• Supplied records:
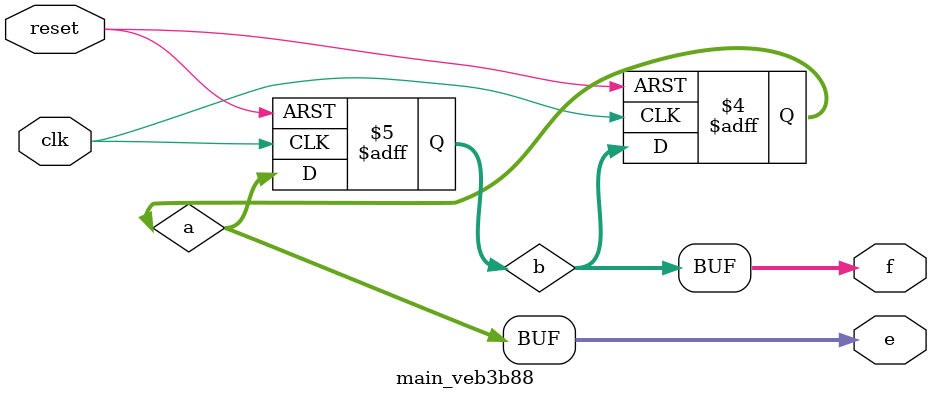
<source format=v>

`default_nettype none

module main #(
 parameter ve85ee0 = 2
) (
 input v4c960c,
 input vclk,
 output [2:0] v8d5ddb,
 output [2:0] v965915,
 output [0:1] vinit
);
 localparam p3 = ve85ee0;
 wire [0:2] w0;
 wire [0:2] w1;
 wire w2;
 wire w4;
 wire w5;
 assign v8d5ddb = w0;
 assign v965915 = w1;
 assign w4 = v4c960c;
 assign w5 = vclk;
 v5b3e69 #(
  .v207e0d(p3)
 ) vba2abd (
  .v8337bc(w2),
  .v531e20(w5)
 );
 main_veb3b88 veb3b88 (
  .e(w0),
  .f(w1),
  .clk(w2),
  .reset(w4)
 );
 assign vinit = 2'b00;
endmodule

/*-------------------------------------------------*/
/*--   */
/*-- - - - - - - - - - - - - - - - - - - - - - - --*/
/*-- 
/*-------------------------------------------------*/
//---- Top entity
module v5b3e69 #(
 parameter v207e0d = 1
) (
 input v531e20,
 output v8337bc
);
 localparam p2 = v207e0d;
 wire w0;
 wire w1;
 assign v8337bc = w0;
 assign w1 = v531e20;
 v5b3e69_v94c6d7 #(
  .SEG(p2)
 ) v94c6d7 (
  .clk_o(w0),
  .clk(w1)
 );
endmodule

/*-------------------------------------------------*/
/*-- Corazon_Seg  */
/*-- - - - - - - - - - - - - - - - - - - - - - - --*/
/*-- Bombear 1 bit con el periodo especificado en el parámetro. Por defecto el periodo es de 1 segundos
/*-------------------------------------------------*/

module v5b3e69_v94c6d7 #(
 parameter SEG = 0
) (
 input clk,
 output clk_o
);
 
 //parameter HZ=1;
 
 //-- Constante para dividir y obtener una frecuencia de 1Hz
 localparam M = 12000000*SEG;
 
 //-- Calcular el numero de bits para almacenar M
 localparam N = $clog2(M);
 
 //-- Registro del divisor
 reg [N-1:0] divcounter;
 
 //-- Temporal clock
 reg clk_t = 0;
 
 //-- Se usa un contador modulo M/2 para luego
 //-- pasarlo por un biestable T y dividir la frecuencia
 //-- entre 2, para que el ciclo de trabajo sea del 50%
 always @(posedge clk)
     if (divcounter == M/2) begin
       clk_t <= 1;
       divcounter = 0;
     end 
     else begin
       divcounter <=  divcounter + 1;
       clk_t = 0;
     end 
   
 reg clk_o = 0;  
     
 //-- Biestable T para obtener ciclo de trabajo del 50%
 always @(posedge clk)
   if (clk_t)
     clk_o <= ~clk_o;
 
endmodule

module main_veb3b88 (
 input reset,
 input clk,
 output [2:0] e,
 output [2:0] f
);
 // module Nobloqueante(input reset, input clk, output [2:0] e, output [2:0] f);
 
 // asignación NO BLOQUEANTE <=  
 // No importa el orden.  Primero se ejecutan las acciones a la derecha de la asignación ( RHS)
 // y al final del always se asignan todos a la izquierda.
 
 // En este caso podemos ver un intercambio en cada ciclo de reloj
 
 reg [2:0] a=7;       // 7
 reg [2:0] b=5;       // 5
 
 
 // originalmente a = 7  b=5
 
 //always @(posedge clk, negedge reset) //no hay instancia para esta forma
                                      //Verifica pero no construye ... no se puede instanciar
                                      //biestable con reloj flanco positivo y otro negativo
                                      //Este caso no funciona...
                                      
 always @(negedge clk, posedge reset)  // Ojo! Esta si se instancia y funciona correctamente.
                                        
 begin                                 
  if(reset)  // Reset Asíncrono... Se produce en cuanto se pulse
   begin
     a<=7;           //Carga valores
     b<=5;
   end
   
  else
   begin             
     a <= b;        // Intercambia
     b <= a;             
   end
   
 end
 
 assign e = a;      //Asignación
 assign f = b;
 
 //endmodule
endmodule

</source>
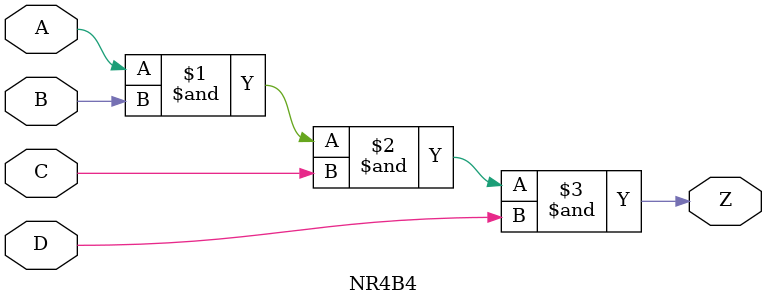
<source format=v>
`resetall
`timescale 1 ns / 100 ps

/* Created by DB2VERILOG Version 1.0.1.1 on Sat May 14 11:10:40 1994 */
/* module compiled from "lsl2db 3.6.4" run */


`celldefine
module  NR4B4  (A, B, C, D, Z);
input  A, B, C, D;
output Z;

and \wrapper.nr4b4.i1 (Z, A, B, C, D);

endmodule 
`endcelldefine

</source>
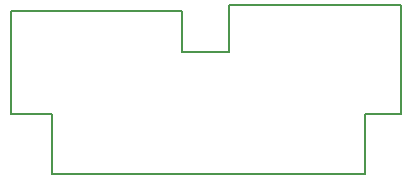
<source format=gbr>
%TF.GenerationSoftware,KiCad,Pcbnew,(6.0.2)*%
%TF.CreationDate,2022-03-02T15:34:03+00:00*%
%TF.ProjectId,305_Side_Hotswap,3330355f-5369-4646-955f-486f74737761,rev?*%
%TF.SameCoordinates,Original*%
%TF.FileFunction,Profile,NP*%
%FSLAX46Y46*%
G04 Gerber Fmt 4.6, Leading zero omitted, Abs format (unit mm)*
G04 Created by KiCad (PCBNEW (6.0.2)) date 2022-03-02 15:34:03*
%MOMM*%
%LPD*%
G01*
G04 APERTURE LIST*
%TA.AperFunction,Profile*%
%ADD10C,0.200000*%
%TD*%
G04 APERTURE END LIST*
D10*
X39460000Y-26570000D02*
X35960000Y-26570000D01*
X68960000Y-26570000D02*
X65960000Y-26570000D01*
X54460000Y-17320000D02*
X68960000Y-17320000D01*
X35960000Y-26570000D02*
X35960000Y-17820000D01*
X39460000Y-31570000D02*
X39460000Y-26570000D01*
X65960000Y-26570000D02*
X65960000Y-31570000D01*
X50460000Y-21320000D02*
X54460000Y-21320000D01*
X50460000Y-17820000D02*
X50460000Y-21320000D01*
X54460000Y-21320000D02*
X54460000Y-17320000D01*
X68960000Y-17320000D02*
X68960000Y-26570000D01*
X65960000Y-31570000D02*
X39460000Y-31570000D01*
X35960000Y-17820000D02*
X50460000Y-17820000D01*
M02*

</source>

• What the exercise asks: In the listing above, find the line with "output [0:1] vinit" and the line with "localparam M = 12000000*SEG;"; set down exactly those two lines and every line between them, nothing more.

• Written answer:
 output [0:1] vinit
);
 localparam p3 = ve85ee0;
 wire [0:2] w0;
 wire [0:2] w1;
 wire w2;
 wire w4;
 wire w5;
 assign v8d5ddb = w0;
 assign v965915 = w1;
 assign w4 = v4c960c;
 assign w5 = vclk;
 v5b3e69 #(
  .v207e0d(p3)
 ) vba2abd (
  .v8337bc(w2),
  .v531e20(w5)
 );
 main_veb3b88 veb3b88 (
  .e(w0),
  .f(w1),
  .clk(w2),
  .reset(w4)
 );
 assign vinit = 2'b00;
endmodule

/*-------------------------------------------------*/
/*--   */
/*-- - - - - - - - - - - - - - - - - - - - - - - --*/
/*-- 
/*-------------------------------------------------*/
//---- Top entity
module v5b3e69 #(
 parameter v207e0d = 1
) (
 input v531e20,
 output v8337bc
);
 localparam p2 = v207e0d;
 wire w0;
 wire w1;
 assign v8337bc = w0;
 assign w1 = v531e20;
 v5b3e69_v94c6d7 #(
  .SEG(p2)
 ) v94c6d7 (
  .clk_o(w0),
  .clk(w1)
 );
endmodule

/*-------------------------------------------------*/
/*-- Corazon_Seg  */
/*-- - - - - - - - - - - - - - - - - - - - - - - --*/
/*-- Bombear 1 bit con el periodo especificado en el parámetro. Por defecto el periodo es de 1 segundos
/*-------------------------------------------------*/

module v5b3e69_v94c6d7 #(
 parameter SEG = 0
) (
 input clk,
 output clk_o
);
 
 //parameter HZ=1;
 
 //-- Constante para dividir y obtener una frecuencia de 1Hz
 localparam M = 12000000*SEG;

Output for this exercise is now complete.